What the task requires | Gather every line of the material below that contains the string "offsetDistance", and copy each of those lines in full.

Given data |
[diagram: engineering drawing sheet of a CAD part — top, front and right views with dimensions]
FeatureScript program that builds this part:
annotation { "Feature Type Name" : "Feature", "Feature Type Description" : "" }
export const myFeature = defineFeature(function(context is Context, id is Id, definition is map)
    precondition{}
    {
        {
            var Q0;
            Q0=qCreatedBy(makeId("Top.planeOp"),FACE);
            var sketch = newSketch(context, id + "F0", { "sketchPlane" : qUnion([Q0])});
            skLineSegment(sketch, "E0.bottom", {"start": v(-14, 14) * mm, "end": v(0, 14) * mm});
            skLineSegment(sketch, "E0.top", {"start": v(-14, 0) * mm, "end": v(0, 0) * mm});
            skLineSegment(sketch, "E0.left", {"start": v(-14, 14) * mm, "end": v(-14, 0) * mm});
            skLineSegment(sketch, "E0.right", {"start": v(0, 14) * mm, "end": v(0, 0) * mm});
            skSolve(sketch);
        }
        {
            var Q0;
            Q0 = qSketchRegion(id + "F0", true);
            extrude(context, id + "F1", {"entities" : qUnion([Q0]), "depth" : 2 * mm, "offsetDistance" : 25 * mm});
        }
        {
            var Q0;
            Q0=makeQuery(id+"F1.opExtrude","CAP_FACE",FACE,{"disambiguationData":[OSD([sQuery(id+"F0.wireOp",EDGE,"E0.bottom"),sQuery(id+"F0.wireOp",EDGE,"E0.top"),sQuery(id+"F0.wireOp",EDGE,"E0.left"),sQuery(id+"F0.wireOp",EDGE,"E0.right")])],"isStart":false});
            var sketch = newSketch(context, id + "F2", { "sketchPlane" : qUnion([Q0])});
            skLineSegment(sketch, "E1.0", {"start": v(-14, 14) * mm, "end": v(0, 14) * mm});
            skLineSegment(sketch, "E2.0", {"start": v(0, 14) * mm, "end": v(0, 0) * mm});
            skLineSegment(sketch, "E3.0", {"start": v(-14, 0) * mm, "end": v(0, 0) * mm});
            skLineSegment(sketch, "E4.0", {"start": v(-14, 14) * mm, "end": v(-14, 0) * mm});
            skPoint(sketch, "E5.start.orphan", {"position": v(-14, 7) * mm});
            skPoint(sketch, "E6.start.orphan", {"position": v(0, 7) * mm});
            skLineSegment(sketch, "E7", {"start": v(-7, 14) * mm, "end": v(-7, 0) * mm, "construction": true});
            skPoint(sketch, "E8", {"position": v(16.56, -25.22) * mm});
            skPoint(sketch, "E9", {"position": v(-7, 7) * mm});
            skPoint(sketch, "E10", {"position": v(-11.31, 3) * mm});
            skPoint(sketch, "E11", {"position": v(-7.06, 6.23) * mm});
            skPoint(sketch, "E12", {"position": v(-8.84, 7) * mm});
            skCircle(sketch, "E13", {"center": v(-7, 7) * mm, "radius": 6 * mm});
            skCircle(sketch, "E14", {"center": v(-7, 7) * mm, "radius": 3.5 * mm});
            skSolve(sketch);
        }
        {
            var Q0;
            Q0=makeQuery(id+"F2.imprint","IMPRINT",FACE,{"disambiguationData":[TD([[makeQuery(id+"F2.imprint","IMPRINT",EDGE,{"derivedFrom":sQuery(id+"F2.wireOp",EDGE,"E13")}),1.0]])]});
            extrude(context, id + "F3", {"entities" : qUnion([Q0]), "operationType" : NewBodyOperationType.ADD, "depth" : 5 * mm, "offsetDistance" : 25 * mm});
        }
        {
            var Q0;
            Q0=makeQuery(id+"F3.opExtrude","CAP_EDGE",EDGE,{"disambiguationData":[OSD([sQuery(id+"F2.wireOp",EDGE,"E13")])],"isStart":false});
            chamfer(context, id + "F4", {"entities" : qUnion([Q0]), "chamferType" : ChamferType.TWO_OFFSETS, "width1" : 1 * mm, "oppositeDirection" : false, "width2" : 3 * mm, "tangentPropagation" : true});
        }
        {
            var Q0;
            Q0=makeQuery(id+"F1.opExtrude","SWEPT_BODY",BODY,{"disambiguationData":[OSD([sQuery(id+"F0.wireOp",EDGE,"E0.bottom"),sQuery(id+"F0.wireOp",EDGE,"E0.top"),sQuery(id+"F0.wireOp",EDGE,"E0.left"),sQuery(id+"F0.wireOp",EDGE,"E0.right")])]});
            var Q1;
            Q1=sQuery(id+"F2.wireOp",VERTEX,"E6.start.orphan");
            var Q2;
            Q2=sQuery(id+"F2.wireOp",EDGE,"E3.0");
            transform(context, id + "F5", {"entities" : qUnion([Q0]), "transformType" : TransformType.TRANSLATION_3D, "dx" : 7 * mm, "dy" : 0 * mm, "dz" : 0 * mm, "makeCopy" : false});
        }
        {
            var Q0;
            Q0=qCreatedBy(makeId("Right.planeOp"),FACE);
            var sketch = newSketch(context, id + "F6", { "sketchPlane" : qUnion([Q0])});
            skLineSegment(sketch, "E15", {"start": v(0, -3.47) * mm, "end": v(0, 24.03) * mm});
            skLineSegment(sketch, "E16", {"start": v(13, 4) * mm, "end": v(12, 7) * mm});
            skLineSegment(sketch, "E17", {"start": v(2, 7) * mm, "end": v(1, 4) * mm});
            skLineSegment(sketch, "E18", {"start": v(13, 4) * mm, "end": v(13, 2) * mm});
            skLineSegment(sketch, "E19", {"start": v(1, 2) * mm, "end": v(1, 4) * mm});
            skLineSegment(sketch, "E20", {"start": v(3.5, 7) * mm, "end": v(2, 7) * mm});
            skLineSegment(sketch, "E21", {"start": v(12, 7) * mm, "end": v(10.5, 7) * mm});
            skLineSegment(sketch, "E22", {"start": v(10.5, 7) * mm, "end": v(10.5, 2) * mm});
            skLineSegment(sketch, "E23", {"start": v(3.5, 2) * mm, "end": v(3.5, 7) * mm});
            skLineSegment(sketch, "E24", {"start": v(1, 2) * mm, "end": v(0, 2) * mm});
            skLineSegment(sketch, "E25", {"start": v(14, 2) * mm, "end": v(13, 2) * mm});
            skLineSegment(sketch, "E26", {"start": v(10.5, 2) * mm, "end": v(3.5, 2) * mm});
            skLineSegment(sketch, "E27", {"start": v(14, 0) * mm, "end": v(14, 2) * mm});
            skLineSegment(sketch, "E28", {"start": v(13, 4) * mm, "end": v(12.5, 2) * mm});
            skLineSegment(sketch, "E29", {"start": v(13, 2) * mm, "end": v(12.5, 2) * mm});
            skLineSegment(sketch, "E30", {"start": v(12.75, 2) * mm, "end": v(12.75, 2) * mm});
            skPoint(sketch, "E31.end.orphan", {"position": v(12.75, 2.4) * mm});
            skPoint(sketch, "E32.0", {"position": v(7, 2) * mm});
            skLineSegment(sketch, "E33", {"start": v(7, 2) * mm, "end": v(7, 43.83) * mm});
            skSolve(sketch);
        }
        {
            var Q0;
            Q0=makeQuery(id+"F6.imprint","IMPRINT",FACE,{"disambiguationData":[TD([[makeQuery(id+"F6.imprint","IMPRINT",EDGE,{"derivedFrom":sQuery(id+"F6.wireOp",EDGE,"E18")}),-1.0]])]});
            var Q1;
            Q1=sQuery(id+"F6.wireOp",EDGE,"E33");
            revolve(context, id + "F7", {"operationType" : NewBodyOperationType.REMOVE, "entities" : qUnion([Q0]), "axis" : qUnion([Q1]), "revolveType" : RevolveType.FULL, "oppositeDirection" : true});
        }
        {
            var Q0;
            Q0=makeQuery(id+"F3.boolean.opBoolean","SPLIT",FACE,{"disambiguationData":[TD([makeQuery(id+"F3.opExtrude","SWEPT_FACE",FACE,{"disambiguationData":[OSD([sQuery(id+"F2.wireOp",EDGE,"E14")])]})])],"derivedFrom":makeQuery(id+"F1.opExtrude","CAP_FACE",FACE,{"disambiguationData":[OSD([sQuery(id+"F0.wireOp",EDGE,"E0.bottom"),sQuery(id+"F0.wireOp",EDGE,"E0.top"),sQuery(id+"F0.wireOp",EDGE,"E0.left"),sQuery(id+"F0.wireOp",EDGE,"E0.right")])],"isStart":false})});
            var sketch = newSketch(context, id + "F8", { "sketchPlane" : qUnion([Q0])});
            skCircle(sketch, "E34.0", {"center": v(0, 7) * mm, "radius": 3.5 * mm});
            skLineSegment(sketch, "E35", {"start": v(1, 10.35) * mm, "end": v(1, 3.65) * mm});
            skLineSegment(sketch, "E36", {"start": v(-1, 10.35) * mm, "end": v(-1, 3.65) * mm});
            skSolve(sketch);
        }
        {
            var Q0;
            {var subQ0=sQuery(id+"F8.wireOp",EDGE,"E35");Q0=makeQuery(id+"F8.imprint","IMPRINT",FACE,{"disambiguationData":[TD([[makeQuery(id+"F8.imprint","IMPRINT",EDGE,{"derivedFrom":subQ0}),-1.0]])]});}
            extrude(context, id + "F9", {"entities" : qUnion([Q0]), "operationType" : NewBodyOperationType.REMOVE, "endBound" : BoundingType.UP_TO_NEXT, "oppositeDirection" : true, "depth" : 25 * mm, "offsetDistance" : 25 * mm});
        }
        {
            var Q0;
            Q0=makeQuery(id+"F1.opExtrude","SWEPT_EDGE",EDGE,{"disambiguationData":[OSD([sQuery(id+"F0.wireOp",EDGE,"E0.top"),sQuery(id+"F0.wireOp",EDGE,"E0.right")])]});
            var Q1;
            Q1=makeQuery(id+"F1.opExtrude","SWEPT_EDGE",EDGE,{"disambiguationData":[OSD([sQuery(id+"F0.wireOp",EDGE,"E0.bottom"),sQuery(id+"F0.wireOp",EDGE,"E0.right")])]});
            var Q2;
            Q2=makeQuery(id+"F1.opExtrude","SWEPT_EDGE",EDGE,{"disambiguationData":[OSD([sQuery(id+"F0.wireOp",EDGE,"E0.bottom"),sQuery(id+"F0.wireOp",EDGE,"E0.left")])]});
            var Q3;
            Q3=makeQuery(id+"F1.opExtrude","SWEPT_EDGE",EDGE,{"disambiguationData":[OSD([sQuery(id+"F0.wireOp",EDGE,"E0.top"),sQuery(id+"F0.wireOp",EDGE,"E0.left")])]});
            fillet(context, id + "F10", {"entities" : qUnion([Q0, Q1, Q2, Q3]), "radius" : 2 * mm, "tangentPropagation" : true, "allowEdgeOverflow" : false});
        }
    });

Solution for this task |
            extrude(context, id + "F1", {"entities" : qUnion([Q0]), "depth" : 2 * mm, "offsetDistance" : 25 * mm});
            extrude(context, id + "F3", {"entities" : qUnion([Q0]), "operationType" : NewBodyOperationType.ADD, "depth" : 5 * mm, "offsetDistance" : 25 * mm});
            extrude(context, id + "F9", {"entities" : qUnion([Q0]), "operationType" : NewBodyOperationType.REMOVE, "endBound" : BoundingType.UP_TO_NEXT, "oppositeDirection" : true, "depth" : 25 * mm, "offsetDistance" : 25 * mm});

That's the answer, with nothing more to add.